#### Dataset records

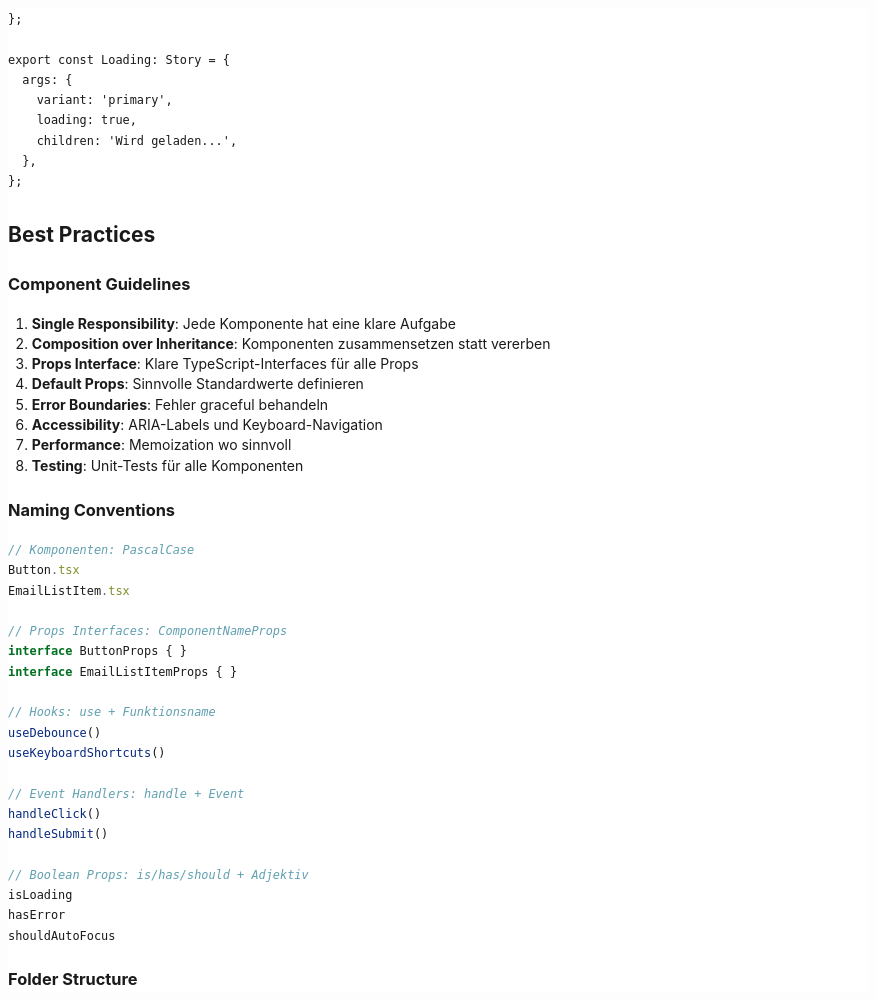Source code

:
 ```tsx
};

export const Loading: Story = {
  args: {
    variant: 'primary',
    loading: true,
    children: 'Wird geladen...',
  },
};
```

## Best Practices

### Component Guidelines

1. **Single Responsibility**: Jede Komponente hat eine klare Aufgabe
2. **Composition over Inheritance**: Komponenten zusammensetzen statt vererben
3. **Props Interface**: Klare TypeScript-Interfaces für alle Props
4. **Default Props**: Sinnvolle Standardwerte definieren
5. **Error Boundaries**: Fehler graceful behandeln
6. **Accessibility**: ARIA-Labels und Keyboard-Navigation
7. **Performance**: Memoization wo sinnvoll
8. **Testing**: Unit-Tests für alle Komponenten

### Naming Conventions

```typescript
// Komponenten: PascalCase
Button.tsx
EmailListItem.tsx

// Props Interfaces: ComponentNameProps
interface ButtonProps { }
interface EmailListItemProps { }

// Hooks: use + Funktionsname
useDebounce()
useKeyboardShortcuts()

// Event Handlers: handle + Event
handleClick()
handleSubmit()

// Boolean Props: is/has/should + Adjektiv
isLoading
hasError
shouldAutoFocus
```

### Folder Structure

########

Emit verbatim the lines running from the one with "3. **Props Interface**: Klare" through the last line of the data, both endpoints inclusive.

■ **Solution**
3. **Props Interface**: Klare TypeScript-Interfaces für alle Props
4. **Default Props**: Sinnvolle Standardwerte definieren
5. **Error Boundaries**: Fehler graceful behandeln
6. **Accessibility**: ARIA-Labels und Keyboard-Navigation
7. **Performance**: Memoization wo sinnvoll
8. **Testing**: Unit-Tests für alle Komponenten

### Naming Conventions

```typescript
// Komponenten: PascalCase
Button.tsx
EmailListItem.tsx

// Props Interfaces: ComponentNameProps
interface ButtonProps { }
interface EmailListItemProps { }

// Hooks: use + Funktionsname
useDebounce()
useKeyboardShortcuts()

// Event Handlers: handle + Event
handleClick()
handleSubmit()

// Boolean Props: is/has/should + Adjektiv
isLoading
hasError
shouldAutoFocus
```

### Folder Structure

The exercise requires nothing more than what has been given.